Personally, this is one of the bigger issues with my older kids. They may ask a question but they fail to listen. Instead of taking in what I am trying to tell them, they are busy thinking up some witty retort or doing their best to Change the subject if they know they are in the wrong.
What to do if they are not listening
If they are not listening, your natural inclination is to pin them down and shout in their face. Not only does this build contention and resentment, it does not work. Instead, slow down and ask questions as to why they are feeling this way. Often, their refusal to listen comes from a response to your own refusal to listen. Try to demonstrate your love and concern for them.
For a few years now, my 16 year old son and I have butted heads on one disagreement or another. I understand he is learning to become independent and be on his own. He does try my patience and I will get into heated arguments with him at times. I am hoping these are just growing pains. At the end of the day, I do love him, and I am working harder to demonstrate that by complimenting him, giving him attention or taking interest in what he does. Slowly he is either coming around or maturing. Whatever the case, he seems to be listening to me more.
Questions to get Information vs Questions to Put Them On the Spot
We all know the lawyer’s tactic of asking questions to trip them up. When bickering about something, watch out for those tactics and repent if you find yourself doing them. You have to keep reminding yourself that you are on their side. Tripping them up in conversation doesn’t win any points for anything besides maybe feeding your ego. There is no third party to please in these situations. This conversation is between you two. They will shut down, and resent you.
Instead, ask softball open ended questions. Build a warm friendly conversation and build a relationship with them. Then you can get the information you need.
The Commitment Pattern
When I was a missionary serving in Ireland, we were often taught “the commitment pattern” which is a method to help people make and keep commitments such as coming to church, quitting smoking, et cetera.
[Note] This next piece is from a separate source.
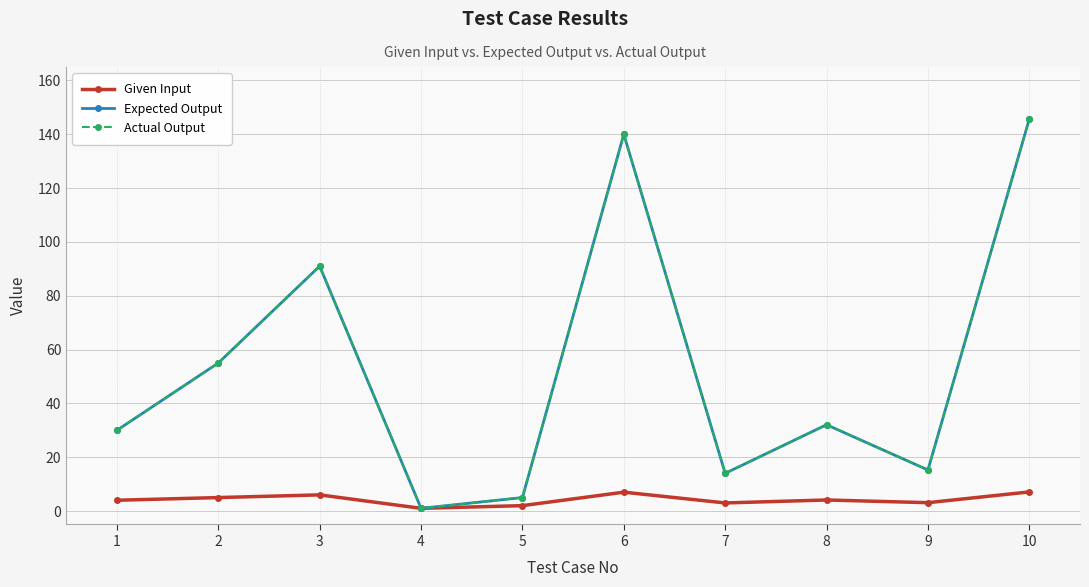

What is the difference between the maximum and minimum values in the Given Input series?

6.1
This methodology can be applied to many areas in life when working with people.
First, you start off be building a relationship of trust. Take time to get your wife or kids (or coworkers for that matter) to see that you are on your side. This is more than buttering them up to manipulate them. Demonstrate that you love them, that you want the best for them and that you can be trusted. This may take some time.
Second, explain the principle. This may be something like safety for the reason why you don’t want your son out past 11pm. Do it in a calm tone that is not nagging or condescending. Help them see your love and concern for them to keep that relationship of trust.
Third, ask a direct “will you” question. Asking a straightforward “Will you come home by 11pm?” Goes a long ways to establish expectations. Have them respond, yes or no. In order for them to acknowledge and to put accountability on themselves, rather than you telling them to be back by 11. You may respond with expectations and consequences.
Fourth, “follow up”. Establish that you will follow up on their commitment to see if they really did. It may mean you waiting up until they get home, or having them call. Either way, acknowledging them when they did or did not do what they promised sets up expectations for the next time.
Conclusion
Listening is far more than hearing what someone is saying. Responding and following up are just as important. But in order to get them to listen in the first place, they need to trust you. This means they need to believe you love and care for them.